Доктор с особым блеском в глазах взглянул в лицо смутившейся Нэи, и опять засмеялся, как будто ссора с Рудольфом зарядила его счастливой и совсем молодой бодростью. Идти долго не пришлось, они были как раз у озера. То ли доктор утомил её, то ли встреча с Рудольфом потрясла, то ли от избыточной духоты вокруг и жары, пробравшейся и в тенистые леса, но у неё сильно заболела голова. Внимательный врач без слов и очень ловко сунул ей в рот прозрачную горошину, извлечённую из его объёмной сумки. Нэе сразу стало легче и даже прохладнее.

– Быстро в воду! – скомандовал он, – намочи голову, а после этого сиди в тени и суши свои чудесные волосы. На открытые освещённые пространства и носа сегодня не суй. У вас очень мудрые правила для людей – ходить всегда с закрытыми волосами, в головных уборах, шапочках и просто накидках на голове. Волосы и кожа человека прямых лучей светила не любят, вопреки устойчивым байкам о пользе ультрафиолета. Так что на оставшиеся деньги купишь мне шапочку, какую носят все ваши почтенные и умные горожане.

– Аристократическую? Она очень дорого стоит.

– На какую хватит. И поглубже в объёме, а то у меня, видишь, какой большой резервуар для мыслей.

– Умных? – Нэя почтительно прикоснулась ко лбу Франка, абсолютно лишённому морщин.

– Если субъективно, очень умных. А если объективно, не уверен.

– Могу сказать с убеждённостью, что ваши мысли добрые. Значит и умные.

Прощения не жди!

Создав обширную волну и стремительно удаляясь к середине озера, доктор оставил её одну. Он как-то почувствовал, что утомил её, перенасытил своим общением. Купаясь, Нэя увидела, что Рудольф стоит на холме в зарослях. Странно, но ей уже нравилось его присутствие поблизости, и было бы совсем уныло, не будь его тут. Она бы просто оделась и ушла к себе, поскольку купание среди других и незнакомых людей её сковывало. А тут возник повод, чтобы остаться. Она умышленно провоцировала Рудольфа, зная собственную недосягаемость для него в данный момент, и радовалась собственной игре. Вокруг неё на мелководье купались дети.
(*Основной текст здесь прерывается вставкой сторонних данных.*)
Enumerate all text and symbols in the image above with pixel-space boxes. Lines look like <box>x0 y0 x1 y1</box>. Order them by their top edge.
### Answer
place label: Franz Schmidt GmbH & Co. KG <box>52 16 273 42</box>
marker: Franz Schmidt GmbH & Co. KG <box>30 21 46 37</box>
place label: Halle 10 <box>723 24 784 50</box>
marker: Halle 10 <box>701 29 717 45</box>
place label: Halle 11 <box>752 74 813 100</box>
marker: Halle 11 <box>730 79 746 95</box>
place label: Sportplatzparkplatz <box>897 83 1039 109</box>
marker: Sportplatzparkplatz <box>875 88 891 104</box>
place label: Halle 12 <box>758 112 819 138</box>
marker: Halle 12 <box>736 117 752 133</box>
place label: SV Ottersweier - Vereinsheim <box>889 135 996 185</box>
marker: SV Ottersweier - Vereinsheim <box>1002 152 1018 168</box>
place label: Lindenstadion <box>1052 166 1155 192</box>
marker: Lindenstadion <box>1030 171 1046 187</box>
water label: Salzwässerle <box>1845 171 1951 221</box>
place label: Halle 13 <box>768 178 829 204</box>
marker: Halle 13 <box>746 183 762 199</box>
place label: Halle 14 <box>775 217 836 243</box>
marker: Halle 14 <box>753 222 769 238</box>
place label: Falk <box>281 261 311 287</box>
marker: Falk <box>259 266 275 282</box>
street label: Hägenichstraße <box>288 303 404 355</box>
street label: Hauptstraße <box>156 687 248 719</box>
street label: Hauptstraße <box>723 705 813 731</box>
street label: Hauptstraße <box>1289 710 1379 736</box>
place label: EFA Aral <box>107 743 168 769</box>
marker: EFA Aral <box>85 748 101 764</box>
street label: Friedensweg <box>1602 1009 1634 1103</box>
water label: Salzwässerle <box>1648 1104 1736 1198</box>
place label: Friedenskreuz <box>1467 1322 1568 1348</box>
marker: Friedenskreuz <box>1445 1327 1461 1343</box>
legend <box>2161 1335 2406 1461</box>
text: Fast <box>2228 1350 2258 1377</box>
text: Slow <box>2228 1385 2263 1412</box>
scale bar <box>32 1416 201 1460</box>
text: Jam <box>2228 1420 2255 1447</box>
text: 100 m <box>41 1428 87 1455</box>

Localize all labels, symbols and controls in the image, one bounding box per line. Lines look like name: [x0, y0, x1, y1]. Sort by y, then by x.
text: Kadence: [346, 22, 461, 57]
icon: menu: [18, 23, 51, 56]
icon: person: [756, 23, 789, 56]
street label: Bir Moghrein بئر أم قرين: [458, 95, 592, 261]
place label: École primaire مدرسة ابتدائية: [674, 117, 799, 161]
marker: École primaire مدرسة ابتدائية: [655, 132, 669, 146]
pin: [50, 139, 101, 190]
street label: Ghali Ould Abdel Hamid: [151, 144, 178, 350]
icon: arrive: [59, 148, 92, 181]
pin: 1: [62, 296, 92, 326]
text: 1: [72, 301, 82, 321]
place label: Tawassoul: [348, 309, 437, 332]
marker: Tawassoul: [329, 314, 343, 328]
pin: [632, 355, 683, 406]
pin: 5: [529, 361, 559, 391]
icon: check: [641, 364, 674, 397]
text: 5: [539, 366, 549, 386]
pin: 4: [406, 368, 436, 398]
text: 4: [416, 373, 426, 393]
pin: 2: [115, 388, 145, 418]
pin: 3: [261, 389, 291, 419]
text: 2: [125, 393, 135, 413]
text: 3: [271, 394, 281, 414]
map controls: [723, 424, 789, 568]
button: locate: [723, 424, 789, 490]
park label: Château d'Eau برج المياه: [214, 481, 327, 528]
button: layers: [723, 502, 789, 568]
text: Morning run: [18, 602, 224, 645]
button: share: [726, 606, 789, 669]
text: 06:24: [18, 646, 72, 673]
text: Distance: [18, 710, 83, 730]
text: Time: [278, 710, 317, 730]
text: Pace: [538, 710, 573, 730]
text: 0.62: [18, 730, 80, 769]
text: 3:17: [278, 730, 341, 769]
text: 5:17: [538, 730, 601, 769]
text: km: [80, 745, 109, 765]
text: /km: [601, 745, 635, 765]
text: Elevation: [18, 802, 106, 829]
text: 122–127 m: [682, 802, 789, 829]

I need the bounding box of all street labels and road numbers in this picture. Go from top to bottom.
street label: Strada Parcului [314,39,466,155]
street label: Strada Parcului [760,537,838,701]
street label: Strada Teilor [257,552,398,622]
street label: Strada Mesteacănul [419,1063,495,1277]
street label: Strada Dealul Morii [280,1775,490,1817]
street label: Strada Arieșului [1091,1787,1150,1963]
Им не было до неё и дела, в отличие от «Чёрного Владыки», следящего за ней. Но был ли Рудольф Чёрным Владыкой, она уже не была столь уверена. И Хагор уж точно под маской Чёрного Владыки скрываться не мог…

Рудольф же говорил, что Хагор бесполое и больное существо, а Чёрный Владыка обладал подавляющей и чудовищной силой. Сугубо мужской…

Рудольф думал, что скрыт кустарником, высота которого превышала его рост, а она отлично его видела. Как он смешон в своей косынке на бритой голове, каким растерянным стоял перед ней на дорожке, встретив её с доктором. Не ожидал, что настолько быстро она затеет дружбу с кем-то и ещё. Нэя приподняла узкую и короткую сорочку, в которой и купалась, вытряхивая песок, и полностью обнажив грудь. Являя её тому, кого доктор называет Вендом. Венду, против неё сейчас бессильному. Она погладила свою грудь нежно и бережно, играя, что млеет от его нескрываемого любования, дразня и делая вид, что стряхивает песок с кожи. Он не сводил глаз с неё, впитывая в себя её бесстыдное шоу, ему и предназначенное.

– Ты опять проголодался, мой зверёныш? Но всё это тебе уже не принадлежит.

Дети не обращали на Нэю внимания, занятые своей вознёй, и только одна мамаша стрельнула в Нэю строгим взглядом, с явным осуждением, но Нэя сделала вид, что изучает себя на предмет обнаружения кровососов, которые водились в воде. Она расправила плечи, азартно подняв грудь ещё выше, остриями сосков нацелившись ему в глаза. Но он улыбался с очевидным одобрением её игры, и даже поцеловал свои пальцы и послал ей воздушный поцелуй. Она изобразила жест отбрасывания этих поцелуев кистями рук, после чего вытянула руки кверху и опустила вниз сорочку, заменявшую купальник, которого не было. Отвернувшись от него, она нагнулась для игры с маленькой девочкой, посылая мысленно своё презрение тому, что он там себе думает на её счёт. Игра с милым ребёнком развеселила по-настоящему, и уже не было дела до стоящего в отдалении Рудольфа.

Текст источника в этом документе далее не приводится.